Scene difference descriptions:
====================
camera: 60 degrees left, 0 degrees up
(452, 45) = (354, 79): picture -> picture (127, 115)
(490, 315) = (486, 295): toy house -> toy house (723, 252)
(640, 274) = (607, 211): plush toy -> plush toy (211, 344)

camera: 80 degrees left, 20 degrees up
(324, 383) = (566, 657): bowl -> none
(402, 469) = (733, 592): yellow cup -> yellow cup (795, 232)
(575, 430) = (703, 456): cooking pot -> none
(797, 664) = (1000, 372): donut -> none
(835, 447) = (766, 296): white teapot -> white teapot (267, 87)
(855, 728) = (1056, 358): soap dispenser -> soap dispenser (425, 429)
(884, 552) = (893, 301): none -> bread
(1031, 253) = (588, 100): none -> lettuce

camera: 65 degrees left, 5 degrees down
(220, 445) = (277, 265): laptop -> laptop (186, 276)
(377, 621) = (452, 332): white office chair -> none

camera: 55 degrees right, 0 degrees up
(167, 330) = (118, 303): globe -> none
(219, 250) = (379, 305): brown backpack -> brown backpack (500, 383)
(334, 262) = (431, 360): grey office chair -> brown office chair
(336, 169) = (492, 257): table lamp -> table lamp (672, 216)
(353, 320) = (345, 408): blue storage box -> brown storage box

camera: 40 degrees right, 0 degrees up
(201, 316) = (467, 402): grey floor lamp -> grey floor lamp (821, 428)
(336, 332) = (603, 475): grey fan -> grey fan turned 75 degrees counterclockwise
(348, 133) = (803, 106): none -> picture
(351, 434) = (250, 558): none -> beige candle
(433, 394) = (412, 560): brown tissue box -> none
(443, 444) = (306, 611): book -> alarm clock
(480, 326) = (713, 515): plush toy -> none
====================
**WORK INSTRUCTION**
Output exactly the lines of the data that run from the one containing "(220, 445) = (277, 265): laptop" to the very last line, and no others.

**RESPONSE AREA**
(220, 445) = (277, 265): laptop -> laptop (186, 276)
(377, 621) = (452, 332): white office chair -> none

camera: 55 degrees right, 0 degrees up
(167, 330) = (118, 303): globe -> none
(219, 250) = (379, 305): brown backpack -> brown backpack (500, 383)
(334, 262) = (431, 360): grey office chair -> brown office chair
(336, 169) = (492, 257): table lamp -> table lamp (672, 216)
(353, 320) = (345, 408): blue storage box -> brown storage box

camera: 40 degrees right, 0 degrees up
(201, 316) = (467, 402): grey floor lamp -> grey floor lamp (821, 428)
(336, 332) = (603, 475): grey fan -> grey fan turned 75 degrees counterclockwise
(348, 133) = (803, 106): none -> picture
(351, 434) = (250, 558): none -> beige candle
(433, 394) = (412, 560): brown tissue box -> none
(443, 444) = (306, 611): book -> alarm clock
(480, 326) = (713, 515): plush toy -> none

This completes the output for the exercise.